→ **ASSIGNMENT**:
Repeat each entry exactly; omit all pictures.

(Items listed in a dataset)

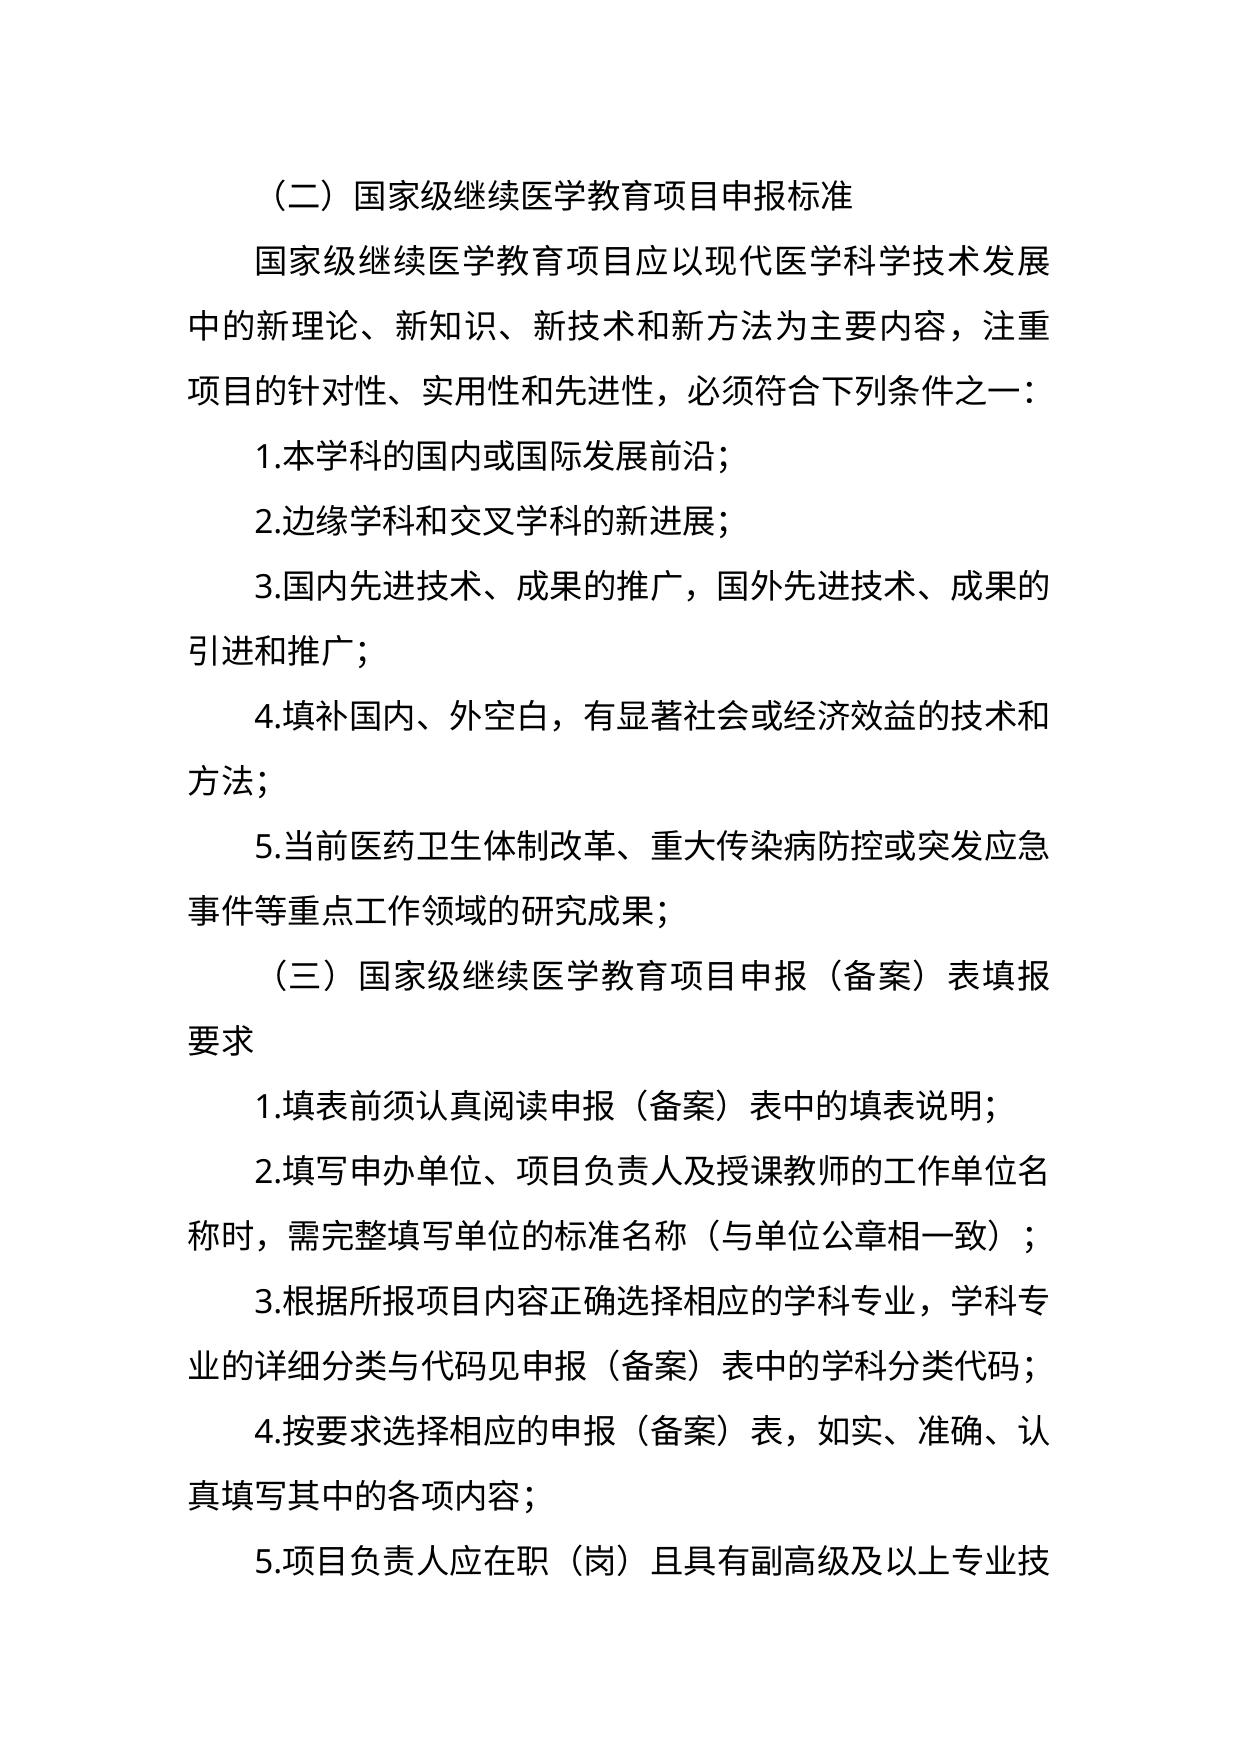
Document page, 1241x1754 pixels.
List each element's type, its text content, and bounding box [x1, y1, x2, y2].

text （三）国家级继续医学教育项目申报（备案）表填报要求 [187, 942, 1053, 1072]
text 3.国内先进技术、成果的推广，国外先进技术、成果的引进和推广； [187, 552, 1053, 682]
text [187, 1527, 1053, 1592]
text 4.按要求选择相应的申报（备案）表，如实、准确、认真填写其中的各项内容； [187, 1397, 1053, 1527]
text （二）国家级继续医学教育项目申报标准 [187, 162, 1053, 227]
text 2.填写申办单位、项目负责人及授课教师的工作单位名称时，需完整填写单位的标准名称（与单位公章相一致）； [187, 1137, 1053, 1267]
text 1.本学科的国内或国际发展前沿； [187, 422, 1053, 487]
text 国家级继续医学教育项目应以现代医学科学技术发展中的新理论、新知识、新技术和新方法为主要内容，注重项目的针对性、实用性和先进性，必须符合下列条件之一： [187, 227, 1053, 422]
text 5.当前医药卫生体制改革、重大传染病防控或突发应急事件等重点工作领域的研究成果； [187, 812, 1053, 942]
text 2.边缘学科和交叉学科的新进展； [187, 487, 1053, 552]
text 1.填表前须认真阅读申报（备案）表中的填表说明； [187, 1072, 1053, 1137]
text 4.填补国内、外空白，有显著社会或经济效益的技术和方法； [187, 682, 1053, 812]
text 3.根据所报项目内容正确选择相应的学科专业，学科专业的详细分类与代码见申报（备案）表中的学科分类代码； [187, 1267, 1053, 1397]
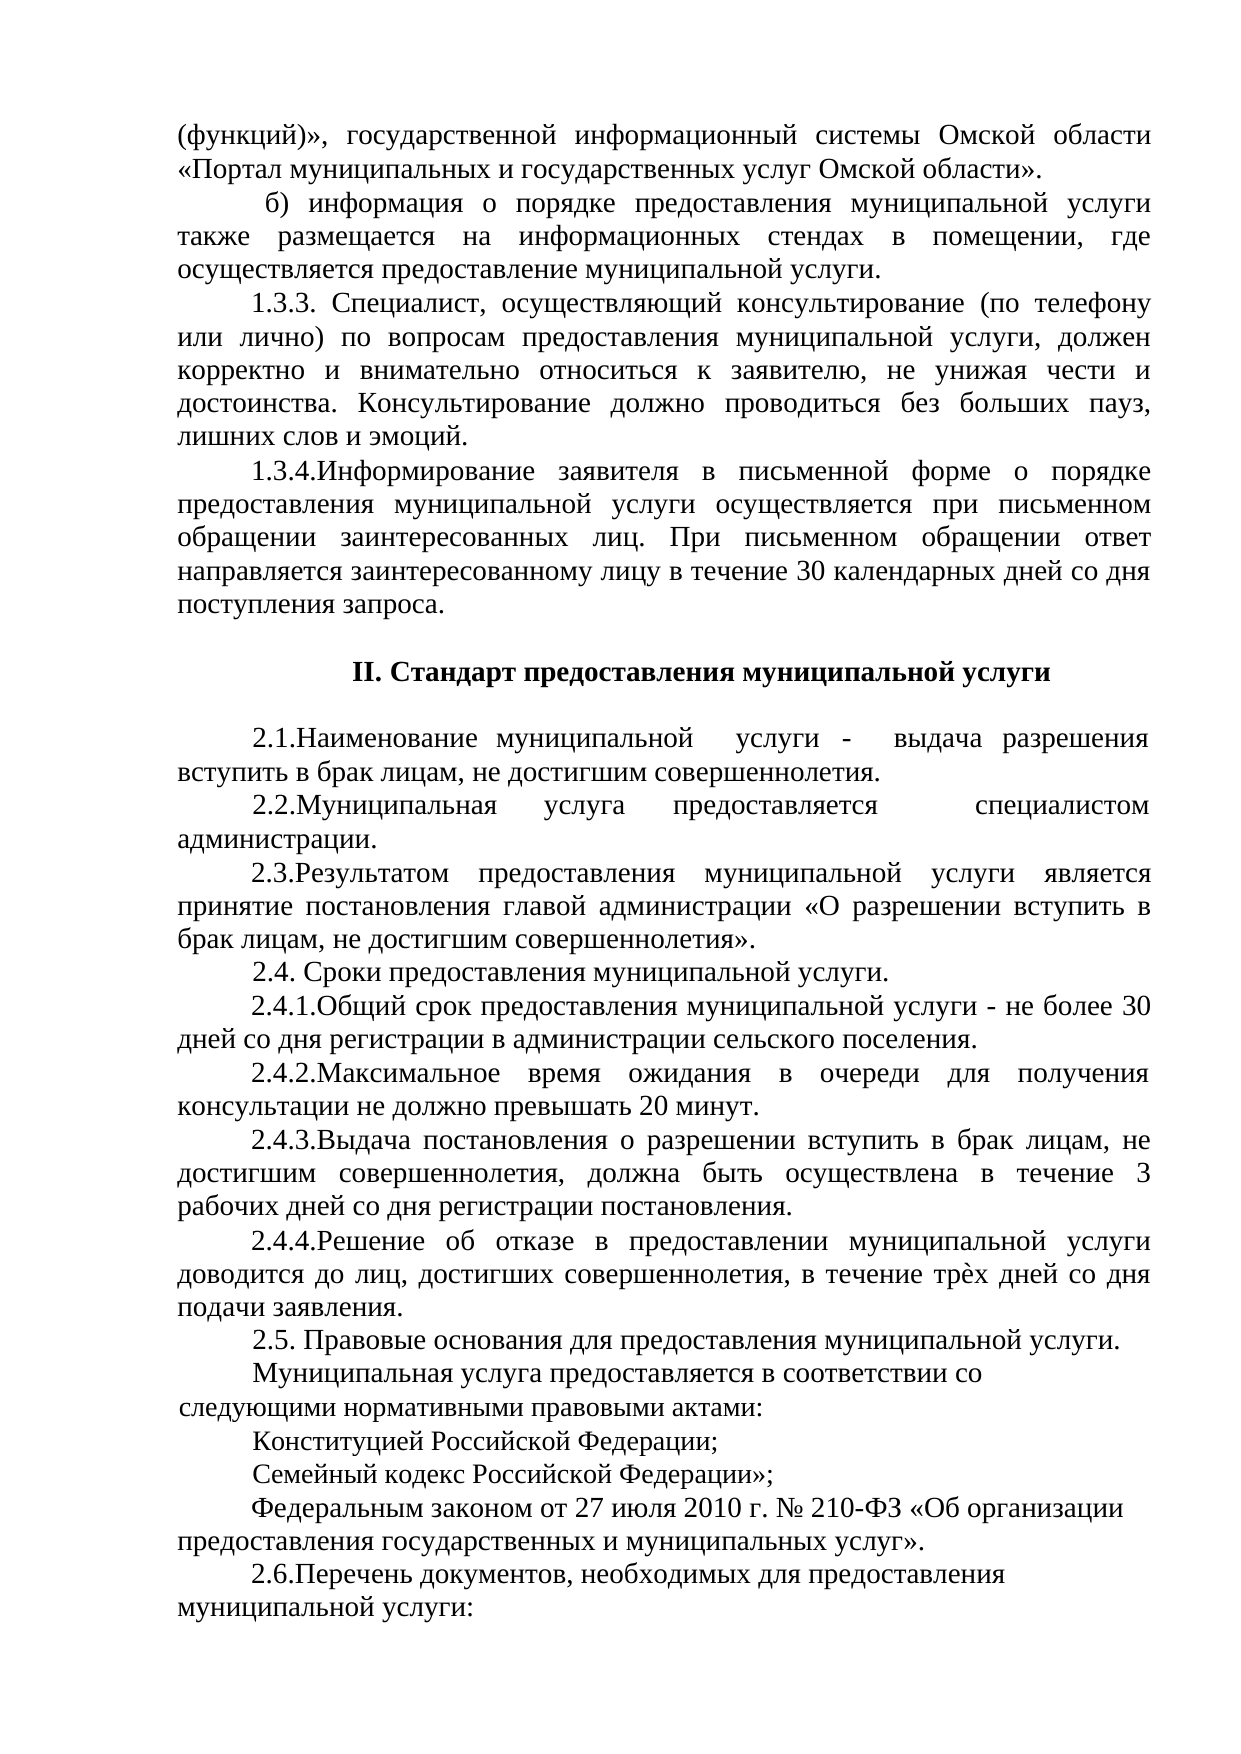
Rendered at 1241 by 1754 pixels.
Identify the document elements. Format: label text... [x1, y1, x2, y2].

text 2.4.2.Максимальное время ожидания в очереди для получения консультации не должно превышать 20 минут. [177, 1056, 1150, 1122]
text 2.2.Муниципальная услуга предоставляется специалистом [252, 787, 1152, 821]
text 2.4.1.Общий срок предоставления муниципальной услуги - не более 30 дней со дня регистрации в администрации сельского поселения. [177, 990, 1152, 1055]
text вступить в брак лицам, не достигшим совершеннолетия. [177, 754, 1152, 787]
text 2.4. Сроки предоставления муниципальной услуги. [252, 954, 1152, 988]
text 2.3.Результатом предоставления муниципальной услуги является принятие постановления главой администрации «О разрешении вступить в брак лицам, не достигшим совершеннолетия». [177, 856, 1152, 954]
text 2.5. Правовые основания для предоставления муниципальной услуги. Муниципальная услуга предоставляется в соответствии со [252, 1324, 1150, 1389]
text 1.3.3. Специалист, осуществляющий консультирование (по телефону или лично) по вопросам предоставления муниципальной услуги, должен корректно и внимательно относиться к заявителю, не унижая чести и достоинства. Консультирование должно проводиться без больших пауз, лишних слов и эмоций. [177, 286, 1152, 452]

→ **RESULT OF THIS EXERCISE**:
Document page, 1241x1754 pixels.
List each element's type, its text content, and bounding box [x1, y1, x2, y2].

text （三）国家级继续医学教育项目申报（备案）表填报要求 [187, 942, 1053, 1072]
text 3.国内先进技术、成果的推广，国外先进技术、成果的引进和推广； [187, 552, 1053, 682]
text [187, 1527, 1053, 1592]
text 4.按要求选择相应的申报（备案）表，如实、准确、认真填写其中的各项内容； [187, 1397, 1053, 1527]
text （二）国家级继续医学教育项目申报标准 [187, 162, 1053, 227]
text 2.填写申办单位、项目负责人及授课教师的工作单位名称时，需完整填写单位的标准名称（与单位公章相一致）； [187, 1137, 1053, 1267]
text 1.本学科的国内或国际发展前沿； [187, 422, 1053, 487]
text 国家级继续医学教育项目应以现代医学科学技术发展中的新理论、新知识、新技术和新方法为主要内容，注重项目的针对性、实用性和先进性，必须符合下列条件之一： [187, 227, 1053, 422]
text 5.当前医药卫生体制改革、重大传染病防控或突发应急事件等重点工作领域的研究成果； [187, 812, 1053, 942]
text 2.边缘学科和交叉学科的新进展； [187, 487, 1053, 552]
text 1.填表前须认真阅读申报（备案）表中的填表说明； [187, 1072, 1053, 1137]
text 4.填补国内、外空白，有显著社会或经济效益的技术和方法； [187, 682, 1053, 812]
text 3.根据所报项目内容正确选择相应的学科专业，学科专业的详细分类与代码见申报（备案）表中的学科分类代码； [187, 1267, 1053, 1397]
Rendered at 1241 by 1754 pixels.
Identify the document elements. Format: label text... [x1, y1, x2, y2].

text 2.4.2.Максимальное время ожидания в очереди для получения консультации не должно превышать 20 минут. [177, 1056, 1150, 1122]
text 2.2.Муниципальная услуга предоставляется специалистом [252, 787, 1152, 821]
text 2.4.1.Общий срок предоставления муниципальной услуги - не более 30 дней со дня регистрации в администрации сельского поселения. [177, 990, 1152, 1055]
text вступить в брак лицам, не достигшим совершеннолетия. [177, 754, 1152, 787]
text 2.4. Сроки предоставления муниципальной услуги. [252, 954, 1152, 988]
text 2.3.Результатом предоставления муниципальной услуги является принятие постановления главой администрации «О разрешении вступить в брак лицам, не достигшим совершеннолетия». [177, 856, 1152, 954]
text 2.5. Правовые основания для предоставления муниципальной услуги. Муниципальная услуга предоставляется в соответствии со [252, 1324, 1150, 1389]
text 1.3.3. Специалист, осуществляющий консультирование (по телефону или лично) по вопросам предоставления муниципальной услуги, должен корректно и внимательно относиться к заявителю, не унижая чести и достоинства. Консультирование должно проводиться без больших пауз, лишних слов и эмоций. [177, 286, 1152, 452]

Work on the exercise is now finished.